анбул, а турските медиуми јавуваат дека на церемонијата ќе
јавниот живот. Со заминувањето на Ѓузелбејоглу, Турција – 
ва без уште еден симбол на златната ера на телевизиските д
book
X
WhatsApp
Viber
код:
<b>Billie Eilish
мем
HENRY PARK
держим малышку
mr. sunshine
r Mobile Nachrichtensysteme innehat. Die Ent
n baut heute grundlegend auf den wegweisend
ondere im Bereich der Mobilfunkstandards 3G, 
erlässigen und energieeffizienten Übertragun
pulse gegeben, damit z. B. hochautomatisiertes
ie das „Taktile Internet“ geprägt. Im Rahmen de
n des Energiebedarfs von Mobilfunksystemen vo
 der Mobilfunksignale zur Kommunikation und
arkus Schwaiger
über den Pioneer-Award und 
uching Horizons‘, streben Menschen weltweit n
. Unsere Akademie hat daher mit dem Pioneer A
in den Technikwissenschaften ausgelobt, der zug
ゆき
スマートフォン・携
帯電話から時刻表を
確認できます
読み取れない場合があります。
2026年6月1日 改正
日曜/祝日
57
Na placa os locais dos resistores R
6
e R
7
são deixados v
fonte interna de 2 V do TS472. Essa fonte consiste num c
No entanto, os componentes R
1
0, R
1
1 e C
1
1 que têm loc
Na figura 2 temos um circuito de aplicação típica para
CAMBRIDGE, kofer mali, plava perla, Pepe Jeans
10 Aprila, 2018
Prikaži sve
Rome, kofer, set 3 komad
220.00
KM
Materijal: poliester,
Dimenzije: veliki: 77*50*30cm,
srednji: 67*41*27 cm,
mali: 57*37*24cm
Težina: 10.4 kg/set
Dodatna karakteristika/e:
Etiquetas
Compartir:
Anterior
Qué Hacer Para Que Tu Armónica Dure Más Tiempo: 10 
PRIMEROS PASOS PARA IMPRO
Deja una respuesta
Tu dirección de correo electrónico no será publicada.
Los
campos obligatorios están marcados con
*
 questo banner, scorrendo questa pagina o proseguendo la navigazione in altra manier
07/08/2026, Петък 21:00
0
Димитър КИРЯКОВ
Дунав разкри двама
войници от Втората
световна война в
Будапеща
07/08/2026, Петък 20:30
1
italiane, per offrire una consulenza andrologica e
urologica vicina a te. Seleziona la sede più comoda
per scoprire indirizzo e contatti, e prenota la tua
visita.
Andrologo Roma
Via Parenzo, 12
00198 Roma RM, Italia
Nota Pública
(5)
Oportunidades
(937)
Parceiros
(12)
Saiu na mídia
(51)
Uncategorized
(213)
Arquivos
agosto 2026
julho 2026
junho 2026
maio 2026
———
**Exercise brief:**
Reproduce all of the records, substituting "kovčeg" for each occurrence of "kofer" and changing nothing else.

**Exercise solution:**
анбул, а турските медиуми јавуваат дека на церемонијата ќе
јавниот живот. Со заминувањето на Ѓузелбејоглу, Турција – 
ва без уште еден симбол на златната ера на телевизиските д
book
X
WhatsApp
Viber
код:
<b>Billie Eilish
мем
HENRY PARK
держим малышку
mr. sunshine
r Mobile Nachrichtensysteme innehat. Die Ent
n baut heute grundlegend auf den wegweisend
ondere im Bereich der Mobilfunkstandards 3G, 
erlässigen und energieeffizienten Übertragun
pulse gegeben, damit z. B. hochautomatisiertes
ie das „Taktile Internet“ geprägt. Im Rahmen de
n des Energiebedarfs von Mobilfunksystemen vo
 der Mobilfunksignale zur Kommunikation und
arkus Schwaiger
über den Pioneer-Award und 
uching Horizons‘, streben Menschen weltweit n
. Unsere Akademie hat daher mit dem Pioneer A
in den Technikwissenschaften ausgelobt, der zug
ゆき
スマートフォン・携
帯電話から時刻表を
確認できます
読み取れない場合があります。
2026年6月1日 改正
日曜/祝日
57
Na placa os locais dos resistores R
6
e R
7
são deixados v
fonte interna de 2 V do TS472. Essa fonte consiste num c
No entanto, os componentes R
1
0, R
1
1 e C
1
1 que têm loc
Na figura 2 temos um circuito de aplicação típica para
CAMBRIDGE, kovčeg mali, plava perla, Pepe Jeans
10 Aprila, 2018
Prikaži sve
Rome, kovčeg, set 3 komad
220.00
KM
Materijal: poliester,
Dimenzije: veliki: 77*50*30cm,
srednji: 67*41*27 cm,
mali: 57*37*24cm
Težina: 10.4 kg/set
Dodatna karakteristika/e:
Etiquetas
Compartir:
Anterior
Qué Hacer Para Que Tu Armónica Dure Más Tiempo: 10 
PRIMEROS PASOS PARA IMPRO
Deja una respuesta
Tu dirección de correo electrónico no será publicada.
Los
campos obligatorios están marcados con
*
 questo banner, scorrendo questa pagina o proseguendo la navigazione in altra manier
07/08/2026, Петък 21:00
0
Димитър КИРЯКОВ
Дунав разкри двама
войници от Втората
световна война в
Будапеща
07/08/2026, Петък 20:30
1
italiane, per offrire una consulenza andrologica e
urologica vicina a te. Seleziona la sede più comoda
per scoprire indirizzo e contatti, e prenota la tua
visita.
Andrologo Roma
Via Parenzo, 12
00198 Roma RM, Italia
Nota Pública
(5)
Oportunidades
(937)
Parceiros
(12)
Saiu na mídia
(51)
Uncategorized
(213)
Arquivos
agosto 2026
julho 2026
junho 2026
maio 2026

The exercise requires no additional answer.